Dzisiaj po południu na specjalnej konferencji prasowej przed meczem z Atalantą BC w ramach Pucharu Włoch z dziennikarzami spotkał się trener Juventusu FC. Massimiliano Allegri między innymi przekonywał, że Stara Dama nie jest faworytem do wygrania Ligi Mistrzów. Opiekun Bianconerich zabrał również głos na temat urazu Leonardo Bonucciego.
– Miralem Pjanic i Sami Khedira będą do mojej dyspozycji na jutrzejsze starcie, być może w kadrze znajdzie się też Mario Mandzukić – powiedział trener Juve w przekazie dla przedstawicieli mediów.

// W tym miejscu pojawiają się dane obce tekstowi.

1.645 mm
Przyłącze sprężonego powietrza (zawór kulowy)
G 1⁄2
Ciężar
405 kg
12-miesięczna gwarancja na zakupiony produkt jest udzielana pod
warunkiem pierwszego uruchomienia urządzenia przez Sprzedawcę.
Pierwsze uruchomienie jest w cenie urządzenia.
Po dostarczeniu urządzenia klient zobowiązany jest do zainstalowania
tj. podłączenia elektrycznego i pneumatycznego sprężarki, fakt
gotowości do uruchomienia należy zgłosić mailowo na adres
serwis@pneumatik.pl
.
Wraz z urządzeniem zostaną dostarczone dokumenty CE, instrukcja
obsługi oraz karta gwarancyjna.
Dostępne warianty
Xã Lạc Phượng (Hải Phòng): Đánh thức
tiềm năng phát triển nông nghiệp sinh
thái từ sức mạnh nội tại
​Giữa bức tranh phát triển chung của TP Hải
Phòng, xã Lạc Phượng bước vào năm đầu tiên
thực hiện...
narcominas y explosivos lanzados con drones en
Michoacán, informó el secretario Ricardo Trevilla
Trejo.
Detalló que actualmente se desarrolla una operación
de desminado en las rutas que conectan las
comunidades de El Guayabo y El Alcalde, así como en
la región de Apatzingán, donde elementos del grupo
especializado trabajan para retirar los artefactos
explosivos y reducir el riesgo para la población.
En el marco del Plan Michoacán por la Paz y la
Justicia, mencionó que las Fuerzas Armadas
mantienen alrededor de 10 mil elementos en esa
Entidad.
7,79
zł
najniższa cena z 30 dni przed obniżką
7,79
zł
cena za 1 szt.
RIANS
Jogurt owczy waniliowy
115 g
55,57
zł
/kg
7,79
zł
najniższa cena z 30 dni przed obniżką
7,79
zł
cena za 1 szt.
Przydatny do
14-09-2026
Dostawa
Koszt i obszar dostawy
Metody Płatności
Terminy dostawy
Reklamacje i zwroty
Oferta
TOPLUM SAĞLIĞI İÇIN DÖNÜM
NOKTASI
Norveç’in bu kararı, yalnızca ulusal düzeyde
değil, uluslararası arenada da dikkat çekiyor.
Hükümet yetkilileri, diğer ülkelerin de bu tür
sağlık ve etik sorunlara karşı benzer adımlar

– W naszych szeregach zabraknie z kolei Andrei Barzagliego, Juana Cuadrado i Loenardo Bonucciegi. W każdym razie w przypadku tego ostatniego muszę powiedzieć, że uraz jest mniej poważny, niż pierwotnie przypuszczano. Jeśli wszystko się ułoży, to będzie z nami jutro także Martin Caceres – dodał Allegri.
– Jutro w naszej defensywie powinni zagrać Giorgio Chiellini, Daniele Rugani i Joao Cancelo, ale muszę jeszcze przemyśleć sprawę tego, kto ma zagrać na lewej stronie obrony – mówił Włoch.
Allegri wypowiedział się również na temat ewentualnych występów Wojciech Szczęsnego i CR7. – Czy zagra Ronaldo? Muszę z nim jeszcze porozmawiać na ten temat. To zawodnik będący w tym roku świetnie przygotowany pod względem fizycznym, który gra na niezwykle dużej intensywności – mówił trener Juventusu.
– Co do Szczęsnego to mogę ujawnić, że jutro zagra, z kole w sobotę wystąpi Mattia Perin – rzekł opiekun mistrzów Włoch.
Allegri odniósł się też do doniesień związanych z tym, że Juve postrzegane jest jako faworyt do wygrania Champions League.
– Nigdzie nie jest napisane, że jesteśmy super faworytami do triumfu w Lidze Mistrzów. To byłoby szaleństwo. Niemniej teraz koncentrujemy się na meczu z Atalantą. Czeka nas trudne spotkanie z mocnym przeciwnikiem, który jest ostatnio w dobrej dyspozycji – rzekł szkoleniowiec teamu z Piemontu.
– Aby wygrać, będziemy musieli wykorzystać wady rywala, zwracając uwagę na jego mocne strony. Dla naszych przeciwników będzie to ważny wieczór, ale musimy spojrzeć na siebie, czyli wywalczyć awans do półfinału i spróbować zagrać w naszym piątym z rzędu finale – skwitował.